Switch to English Language Passer en langue française Omschakelen naar Nederlandse Taal Wechseln Sie zu deutschen Sprache Passa alla lingua italiana
Members: 69,961   Posts: 1,523,132   Online: 961
      
Results 1 to 3 of 3
  1. #1

    Join Date
    Apr 2010
    Shooter
    Medium Format
    Posts
    2

    RB67 Back Frame Counter

    My son is using an RB67 for college photo projects and has encountered a curious problem with his backs.

    Black and white film (Ilford) will correctly trigger the frame counter on the back, but color film (Fuji) will not. Once the first frame has been shot (he has to pull the darkslide while winding on to see film so that he can line it up, sacrificing the first frame), the film will advance and stop correctly, but no counter.

    This happens with both of his backs. I can only guess it has something to do with the thickness of the backing paper. Has anyone encountered this problem, or have a solution? If it is a mechanical problem, can anyone suggest a good repair resource in the Midwest (Chicago)?

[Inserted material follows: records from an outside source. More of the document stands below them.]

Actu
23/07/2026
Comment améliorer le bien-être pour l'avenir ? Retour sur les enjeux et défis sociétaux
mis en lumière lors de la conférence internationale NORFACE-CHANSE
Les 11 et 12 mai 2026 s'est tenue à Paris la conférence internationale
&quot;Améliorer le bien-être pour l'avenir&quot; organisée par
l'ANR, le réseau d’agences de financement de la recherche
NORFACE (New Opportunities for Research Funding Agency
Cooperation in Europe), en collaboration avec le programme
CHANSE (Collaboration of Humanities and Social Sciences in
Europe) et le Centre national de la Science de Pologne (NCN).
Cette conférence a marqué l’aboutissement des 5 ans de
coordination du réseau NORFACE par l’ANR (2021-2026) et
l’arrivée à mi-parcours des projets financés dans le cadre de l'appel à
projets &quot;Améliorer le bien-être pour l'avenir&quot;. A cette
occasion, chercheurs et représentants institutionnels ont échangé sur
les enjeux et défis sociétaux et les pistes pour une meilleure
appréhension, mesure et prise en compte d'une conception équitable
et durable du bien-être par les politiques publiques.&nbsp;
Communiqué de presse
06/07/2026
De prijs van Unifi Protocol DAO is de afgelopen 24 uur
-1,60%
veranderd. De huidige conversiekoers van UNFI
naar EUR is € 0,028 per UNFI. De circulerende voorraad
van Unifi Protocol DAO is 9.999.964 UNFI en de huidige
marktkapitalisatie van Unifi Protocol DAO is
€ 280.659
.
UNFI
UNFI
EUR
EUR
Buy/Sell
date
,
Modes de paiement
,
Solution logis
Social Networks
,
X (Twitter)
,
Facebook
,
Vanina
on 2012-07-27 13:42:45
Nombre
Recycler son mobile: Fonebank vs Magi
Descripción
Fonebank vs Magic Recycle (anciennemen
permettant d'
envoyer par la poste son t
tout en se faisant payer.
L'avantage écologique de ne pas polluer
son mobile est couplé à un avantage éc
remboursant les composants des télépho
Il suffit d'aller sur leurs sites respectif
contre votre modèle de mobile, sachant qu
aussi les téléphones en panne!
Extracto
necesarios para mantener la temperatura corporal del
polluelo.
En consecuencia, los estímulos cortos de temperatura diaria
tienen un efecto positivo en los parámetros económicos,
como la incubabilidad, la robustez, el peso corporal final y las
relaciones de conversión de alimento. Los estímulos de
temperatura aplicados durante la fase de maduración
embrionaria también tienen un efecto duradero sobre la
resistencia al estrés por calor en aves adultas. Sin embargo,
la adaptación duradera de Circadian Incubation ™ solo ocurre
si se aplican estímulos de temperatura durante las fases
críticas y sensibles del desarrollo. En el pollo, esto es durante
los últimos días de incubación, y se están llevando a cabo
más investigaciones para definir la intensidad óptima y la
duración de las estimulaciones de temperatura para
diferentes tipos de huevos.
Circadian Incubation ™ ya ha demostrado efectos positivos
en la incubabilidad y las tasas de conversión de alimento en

    I haven't seen the camera myself, and I'm more of a Hassy user, no experience with Mamiyas.

  2. #2

    Join Date
    Dec 2009
    Shooter
    4x5 Format
    Posts
    127
    One of the rollers has one (Pro-S) or two (Pro-SD) "rubber" friction rings. The upper ring, nearest the top of the insert, drives the frame counter/spacer. These rubber rings can become glazed - a thinner film base may be OK when a thicker- or stiffer-based film may fail to drive the roller.
    A small piece of rough cloth, slightly moistened, can be used to clean the surface of the "rubber" - this is usually all that's needed.

  3. #3

    Join Date
    Apr 2010
    Shooter
    Medium Format
    Posts
    2

    Hmmm

    This sounds promising.

    Another member pointed out that there is unlikely to be much difference in the backing paper thickness, which makes sense: it has to fit on the spool.

    But the glazed ring could well react differently to the tooth of the paper.

    Anyway, some cleaning is obviously in order.